*LESETEXT*:
Bild: Demonstrant vor der Berliner BND-Zentrale: Fernglas und Schlapphut, das L…
Am Freitag vor 60 Jahren erblickte Deutschlands Auslandsgeheimdienst, der
Bundesnachrichtendienst (BND), das Licht der Welt. Voraus ging dem eine
lange und komplizierte Schwangerschaft. Sie begann mit einer Vorahnung.
Hitlers Heeresgeheimdienstchef Generalmajor Reinhard Gehlen sah die
militärische Niederlage des Dritten Reichs kommen. Heimlich vergrub er 50
Stahlkisten mit Materialien seines Dienstes „Fremde Heere Ost“ (FHO) in den
bayerischen Bergen. Nach dem Sieg der Alliierten übergab er sie den
Amerikanern, die den Wert sofort erkannten: Niemand wusste so viel über die
Sowjetunion wie die FHO.
Gehlen, ein ehemaliges NSDAP-Mitglied, wurde in der heraufziehenden
Konfrontation der Systeme ein gefragter Mann und durfte unter
amerikanischer Aufsicht weitermachen als „Organisation Gehlen“ (OG). Das
war im Juni 1946. Bei den alten Kameraden von SA, SD und SS war der Dienst
sehr beliebt, war damit doch gleich auch eine Namensänderung verbunden.
## Nazis...
Erst am 1. April 1956 ging der Dienst in deutsche Hände über und bekam ein
neues Türschild. Der Bundesnachrichtendienst war gegründet. Gehlen blieb
bis 1968 Chef, bevor ihm Gerhard Wessel folgte. Erst 1979 folgte mit dem
FDP-Mann Klaus Kinkel einer ohne NSDAP-Geschichte. Das jedoch war die
einzige Änderung, der BND konnte weiterhin freihändig operieren. Eine
gesetzliche Grundlage mit der Aufgabe, sicherheitspolitische und -relevante
Erkenntnisse über das Ausland zu gewinnen, bekam er erst 1990.

*SCHRIFTLICHE AUFGABEN*:
a - Nennen Sie sämtliche Jahreszahlen, die im Text über die Geschichte des BND vorkommen.
b - Führen Sie den Text über die Geschichte des BND im Anschluss an seinen letzten Satz weiter.
Das anschließende Material ist eigenständig und gehört nicht zum Text über die Geschichte des BND.

*BEREITGESTELLTES MATERIAL*:
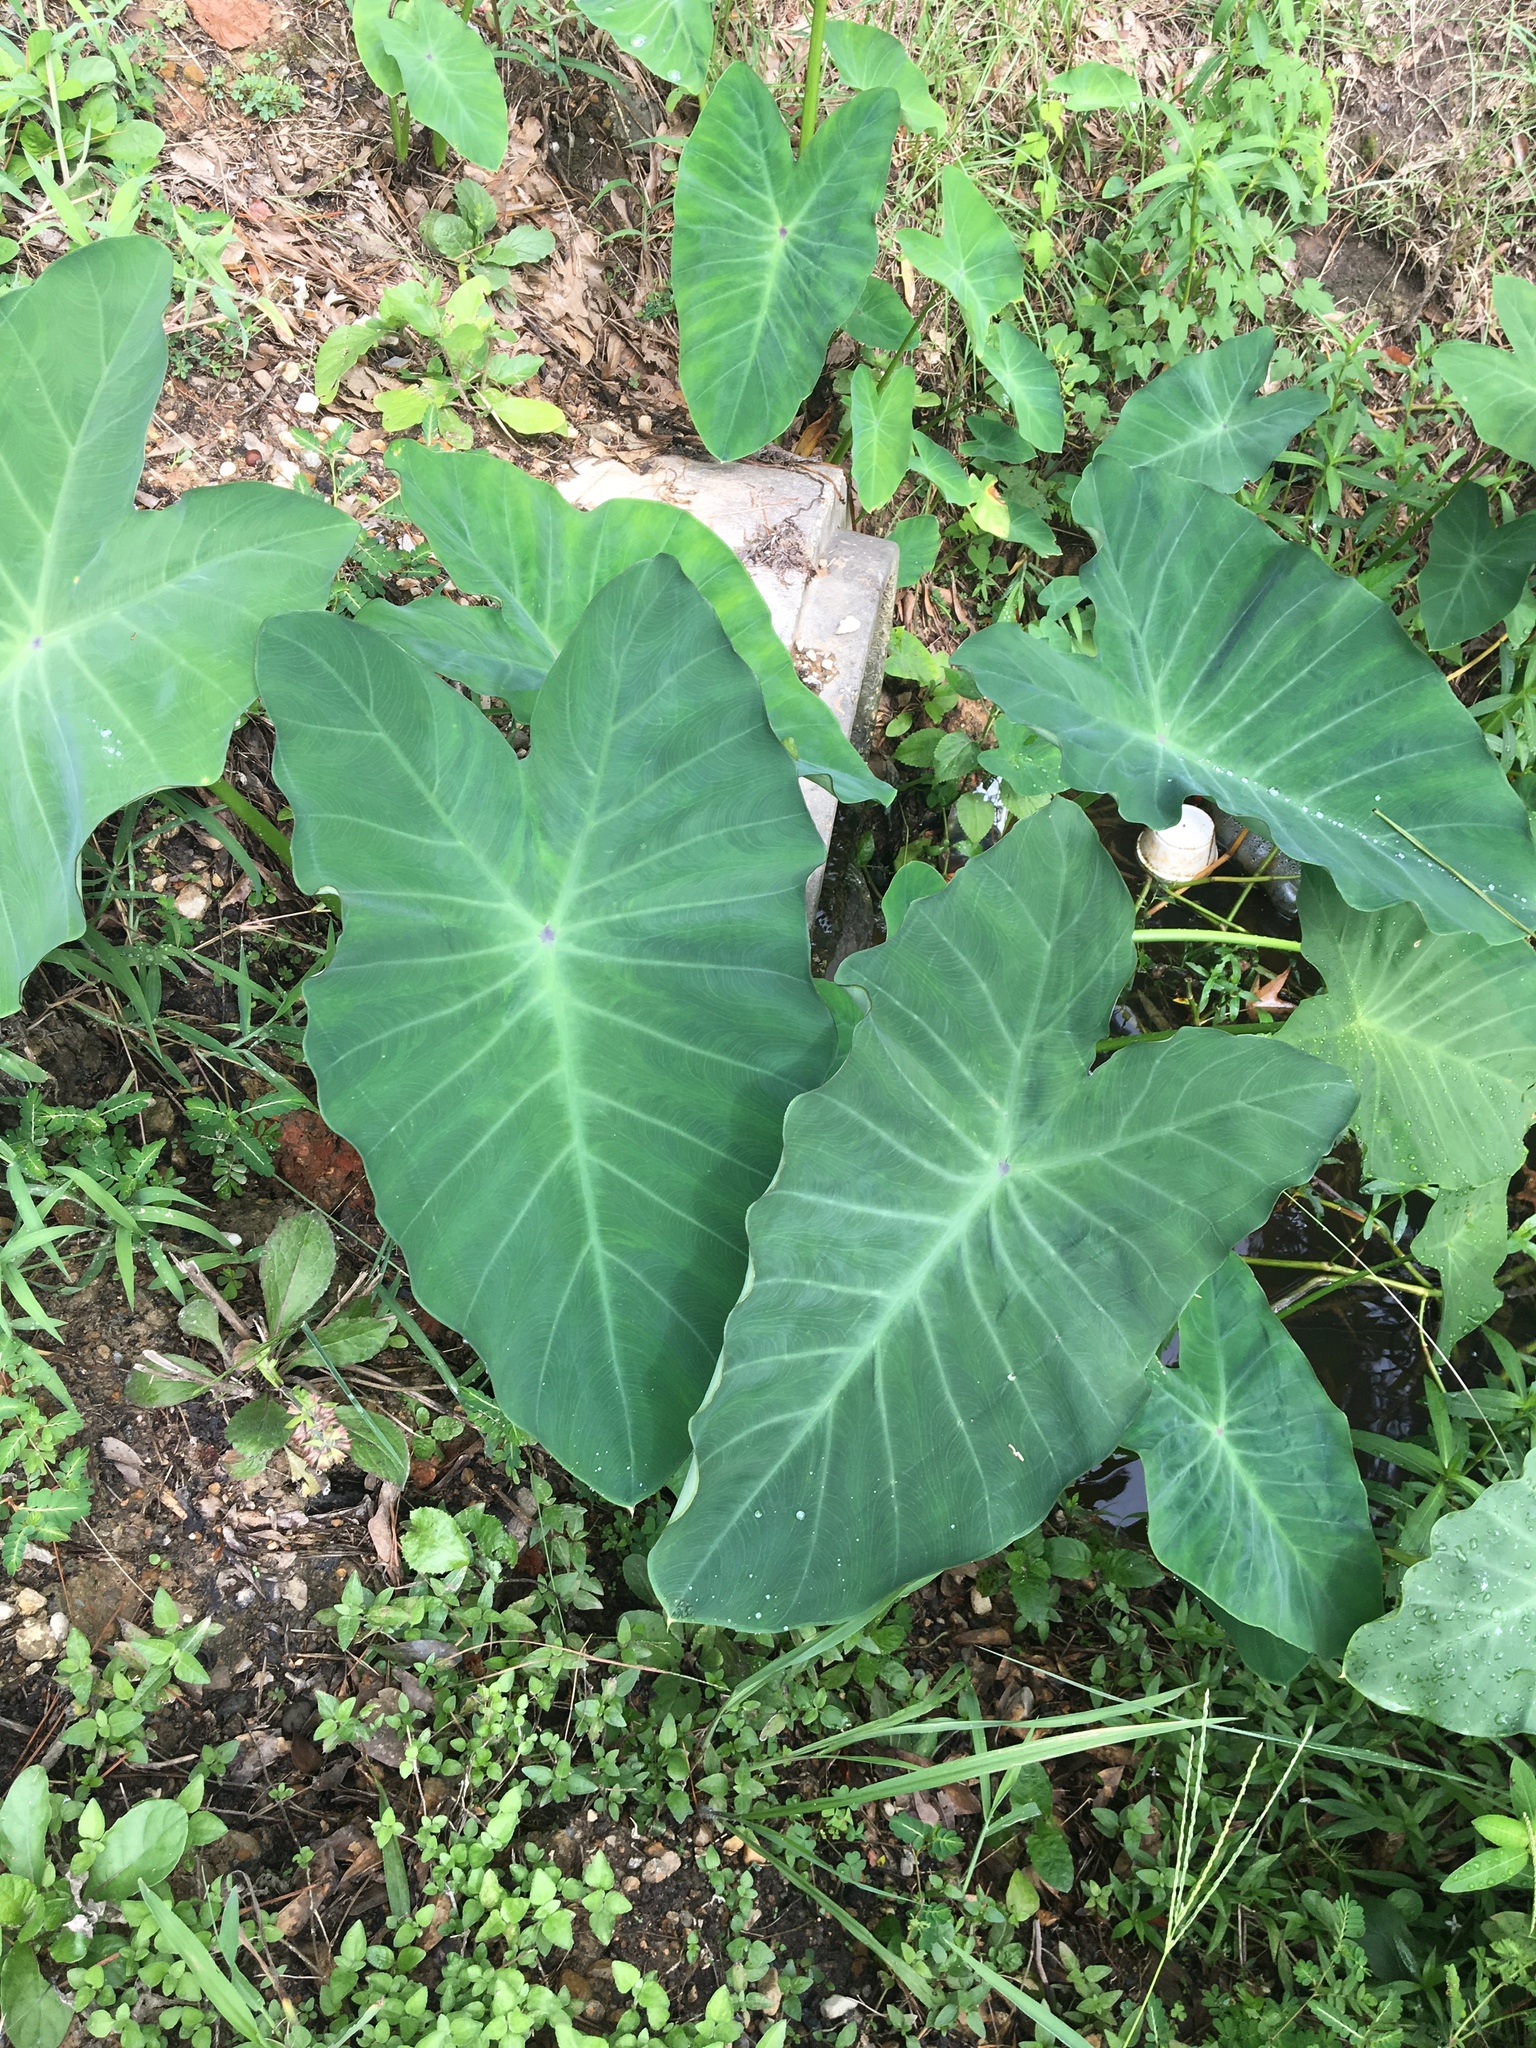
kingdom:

*ERGEBNISSE JE AUFGABE*:
a - 1946, 1956, 1968, 1979, 1990

b -
Angesichts solcher Erziehungsfehler verwundert es nicht, dass die
Geschichte des BND mit Skandalen geradezu gepflastert ist. Sie reichen bis
in die Anfangsjahre zurück: Obwohl ihm Aufenthaltsort und Deckname des
Naziverbrechers Adolf Eichmann in Chile bereits seit Jahren bekannt war,
gab der BND diese Information erst 1958 preis. Erinnert sei auch an die
Zusammenarbeit mit dem als „Schlächter von Lyon“ bekannt gewordenen
Kriegsverbrecher Klaus Barbie oder dem berüchtigten Neonazi und
Wehrsportgruppenführer Udo Albrecht.
Gleich reihenweise konnten der sowjetische KGB und die DDR-Staatssicherheit
eigene Spione in BND-Büros platzieren. Der Bekannteste war Heinz Felfe. Ihn
hatte der KGB bereits in Gehlens OG eingeschleust und war dadurch bestens
informiert, insbesondere über Gehlens Machtkampf mit dem Präsidenten des
Bundesamts für Verfassungsschutz, Otto John.
## ...DDR-Spitzel...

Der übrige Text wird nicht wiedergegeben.